The flaw in this argument is just as simple. It’s unconstitutional not to count illegals. The Constitution puts the Census mission simply: “counting the whole number of persons in each state.”
So unless illegal immigrants physically are the non-persons some activists would figuratively like to make of them, they have to be counted. It’s the law.
It’s also good for California. This state often complains legitimately that the federal government doesn’t pay enough for services provided to illegals, a gripe that Republicans Meg Whitman and Steve Poizner have lately made a centerpiece of their campaigns for governor.
Those services include things like public schooling, emergency room care, imprisoning illegal immigrant criminals and a host of other items. It’s a common claim that illegals cost California taxpayers a net of as much as $7 billion per year. This, of course, disregards all taxes they pay, from sales and gasoline levies to local utility taxes and – in many cases – income tax.
The argument over whether illegal immigrants cost taxpayers more than they contribute is an old one and has never been authoritatively resolved, but there is no doubt they use public services. Likewise, there is no doubt that Californians have long paid more in federal taxes than they get back via federal spending on roads, water projects, welfare, defense contracts or anything else. The figure for 2008 was that California received just 79 cents back for every dollar paid in federal taxes.
The imbalance has been so bad that Gov. Arnold Schwarzenegger made a plea for equity a key part of his January budget message. The odds are poor that he will do any better at extracting federal dollars than predecessors like Pete Wilson, Gray Davis, George Deukmejian and Ronald Reagan, all of whom voiced similar complaints.
Which leads back to the Census. A strong showing in the count that begins next month will be the easiest way for California to get back more of the tax money it tosses into the national pot.
For the Census is not used merely to draw congressional districts and dole out Electoral College votes, the two functions it was nominally created for.
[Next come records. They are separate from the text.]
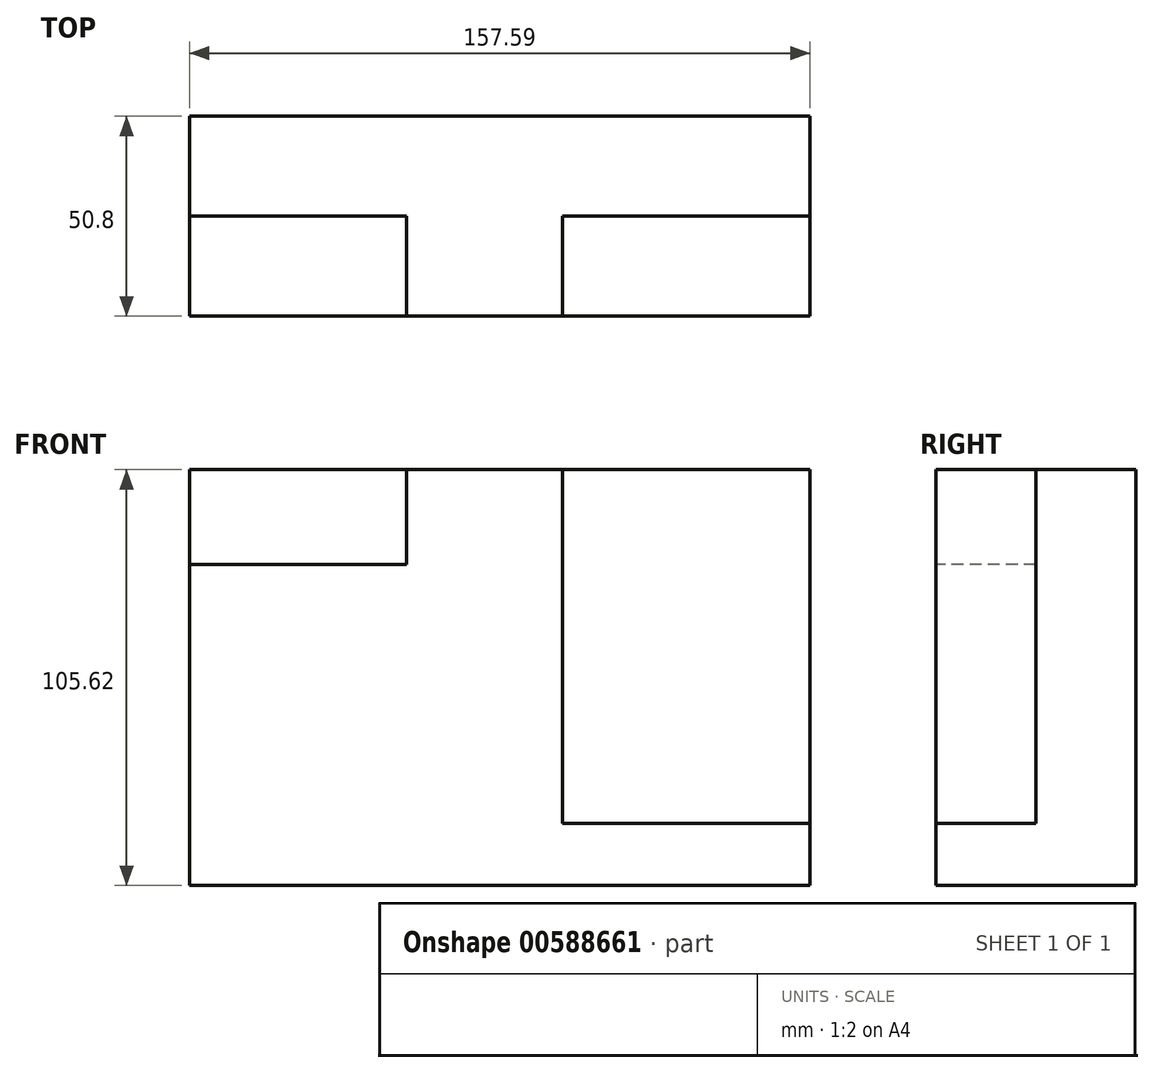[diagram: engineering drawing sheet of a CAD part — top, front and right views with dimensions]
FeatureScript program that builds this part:
annotation { "Feature Type Name" : "Feature", "Feature Type Description" : "" }
export const myFeature = defineFeature(function(context is Context, id is Id, definition is map)
    precondition{}
    {
        {
            var Q0;
            Q0=qCreatedBy(makeId("Front.planeOp"),FACE);
            var sketch = newSketch(context, id + "F0", { "sketchPlane" : qUnion([Q0])});
            skLineSegment(sketch, "E0.bottom", {"start": v(-76.12, 55.36) * mm, "end": v(81.47, 55.36) * mm});
            skLineSegment(sketch, "E0.top", {"start": v(-76.12, -50.26) * mm, "end": v(81.47, -50.26) * mm});
            skLineSegment(sketch, "E0.left", {"start": v(-76.12, 55.36) * mm, "end": v(-76.12, -50.26) * mm});
            skLineSegment(sketch, "E0.right", {"start": v(81.47, 55.36) * mm, "end": v(81.47, -50.26) * mm});
            skSolve(sketch);
        }
        {
            var Q0;
            Q0=makeQuery(id+"F0.imprint","IMPRINT",FACE,{"disambiguationData":[TD([[makeQuery(id+"F0.imprint","IMPRINT",EDGE,{"derivedFrom":sQuery(id+"F0.wireOp",EDGE,"E0.bottom")}),-1.0]])]});
            extrude(context, id + "F1", {"entities" : qUnion([Q0]), "depth" : 50.8 * mm, "offsetDistance" : 25.4 * mm});
        }
        {
            var Q0;
            Q0=makeQuery(id+"F1.opExtrude","CAP_FACE",FACE,{"disambiguationData":[OSD([sQuery(id+"F0.wireOp",EDGE,"E0.bottom"),sQuery(id+"F0.wireOp",EDGE,"E0.top"),sQuery(id+"F0.wireOp",EDGE,"E0.left"),sQuery(id+"F0.wireOp",EDGE,"E0.right")])],"isStart":false});
            var sketch = newSketch(context, id + "F2", { "sketchPlane" : qUnion([Q0])});
            skLineSegment(sketch, "E1", {"start": v(-21, -50.26) * mm, "end": v(-21, 55.36) * mm});
            skLineSegment(sketch, "E2", {"start": v(18.58, -50.26) * mm, "end": v(18.58, 55.36) * mm});
            skLineSegment(sketch, "E3", {"start": v(81.47, -34.48) * mm, "end": v(18.58, -34.48) * mm});
            skLineSegment(sketch, "E4", {"start": v(-76.12, 31.32) * mm, "end": v(-21, 31.32) * mm});
            skSolve(sketch);
        }
        {
            var Q0;
            {var subQ3=sQuery(id+"F2.wireOp",EDGE,"E4");Q0=makeQuery(id+"F2.imprint","IMPRINT",FACE,{"disambiguationData":[TD([[makeQuery(id+"F2.imprint","IMPRINT",EDGE,{"derivedFrom":subQ3}),1.0]])]});}
            extrude(context, id + "F3", {"entities" : qUnion([Q0]), "operationType" : NewBodyOperationType.REMOVE, "oppositeDirection" : true, "depth" : 25.4 * mm, "offsetDistance" : 25.4 * mm});
        }
        {
            var Q0;
            {var subQ3=sQuery(id+"F2.wireOp",EDGE,"E3");Q0=makeQuery(id+"F2.imprint","IMPRINT",FACE,{"disambiguationData":[TD([[makeQuery(id+"F2.imprint","IMPRINT",EDGE,{"derivedFrom":subQ3}),-1.0]])]});}
            extrude(context, id + "F4", {"entities" : qUnion([Q0]), "operationType" : NewBodyOperationType.REMOVE, "oppositeDirection" : true, "depth" : 25.4 * mm, "offsetDistance" : 25.4 * mm});
        }
    });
Congress also uses the count to distribute more than $400 billion each year to state and local governments, plus Indian tribes.
Besides that, Census figures are used to locate pools of skilled workers, decide where schools and hospitals should go and allocate highway and Medicaid/Medi-Cal money, among other vital functions.
So the more people California has, the more money it will get. Also, the more people California has, the more seats it will get in Congress, thus increasing or decreasing the state’s national influence. It is no coincidence, for example, that California now has 53 House seats, the most ever for any state, and also has its first-ever House speaker, San Francisco’s Nancy Pelosi.
Should Republicans win back control of Congress later this year, chances are the new speaker would not be from California, but the state’s big GOP delegation would assure plenty of committee chairmanships, just like the state now has under a Democratic majority.
And it turns out illegal immigrants are one major part of getting the money and influence California’s size and populace ought to produce. Don’t count the estimated 3 million to 4 million who are here, and California will lose seats in Congress and billions of dollars.
That’s why cooler heads than Calvert’s should prevail, and it appears they will. The National Association of Latino Elected Officials points out that the Census has always counted people who were not eligible to vote, from slaves (counted as partial people at the beginning) to children and women before they gained suffrage.
It’s rather ironic that some California Republicans in Congress argue that illegals should be counted for purposes of allocating money to states, but not for redistricting. Ironic because that reasoning could cost some of those who favor it their jobs, as they might be being tossed into districts with other incumbent representatives if the state lost some of its seats.
The bottom line is that the more people are counted in California, the better for the state in myriad ways. Which is why it’s a gross disservice for any California representative to encourage Census takers not to count illegals or suggest illegals work at avoiding the count.